Print every entry below again exactly as written, skipping the pictures.

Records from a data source
§

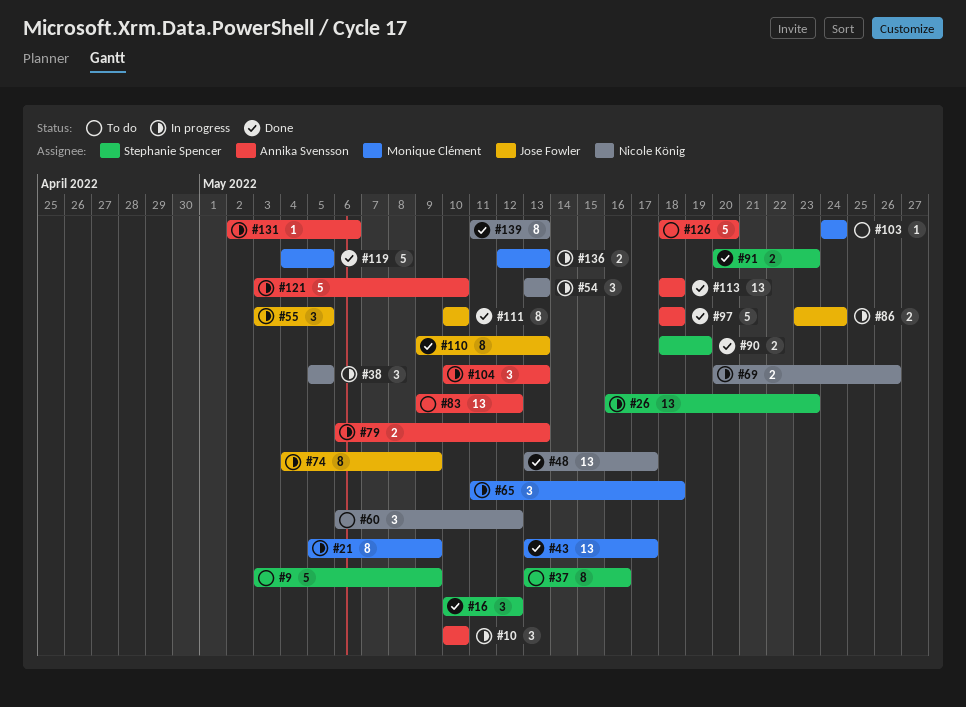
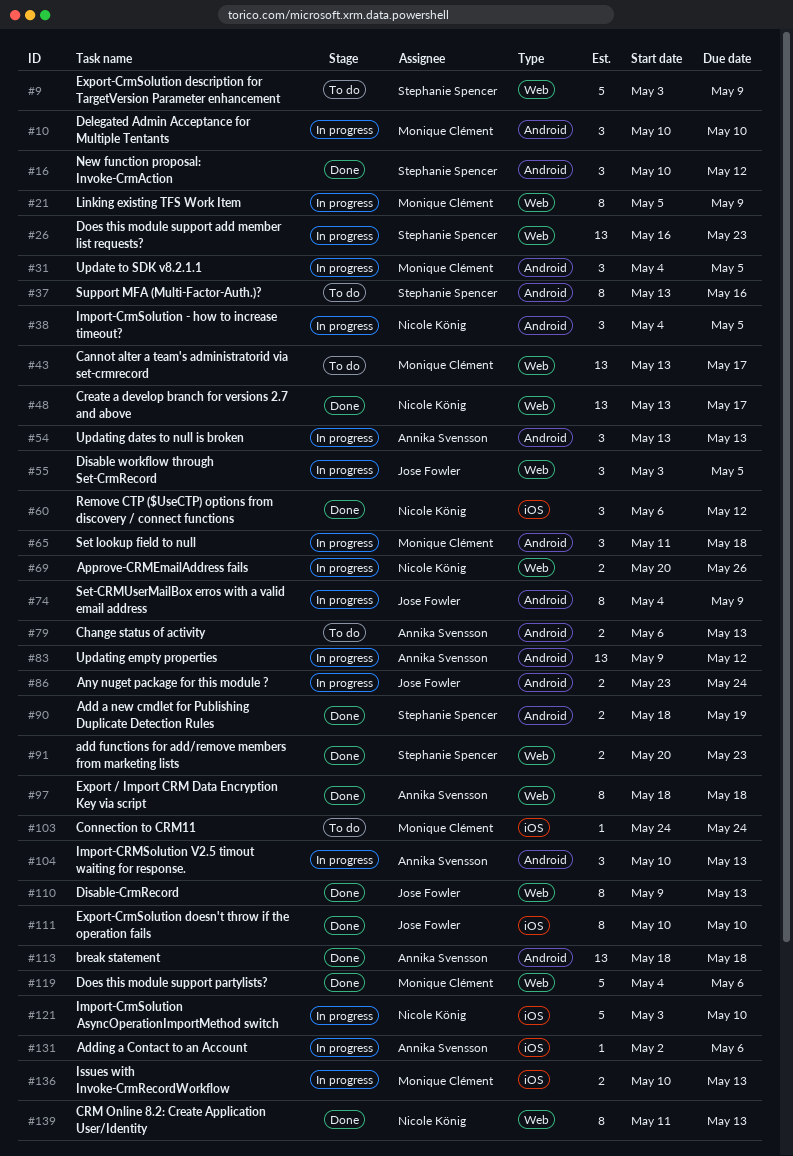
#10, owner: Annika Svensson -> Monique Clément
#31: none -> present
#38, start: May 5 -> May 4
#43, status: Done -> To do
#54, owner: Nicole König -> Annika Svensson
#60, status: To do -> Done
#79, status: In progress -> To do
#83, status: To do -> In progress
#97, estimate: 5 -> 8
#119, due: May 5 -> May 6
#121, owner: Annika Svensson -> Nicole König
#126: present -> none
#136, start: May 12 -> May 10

§

### SOLVED EXERCISE
#10, owner: Annika Svensson -> Monique Clément
#31: none -> present
#38, start: May 5 -> May 4
#43, status: Done -> To do
#54, owner: Nicole König -> Annika Svensson
#60, status: To do -> Done
#79, status: In progress -> To do
#83, status: To do -> In progress
#97, estimate: 5 -> 8
#119, due: May 5 -> May 6
#121, owner: Annika Svensson -> Nicole König
#126: present -> none
#136, start: May 12 -> May 10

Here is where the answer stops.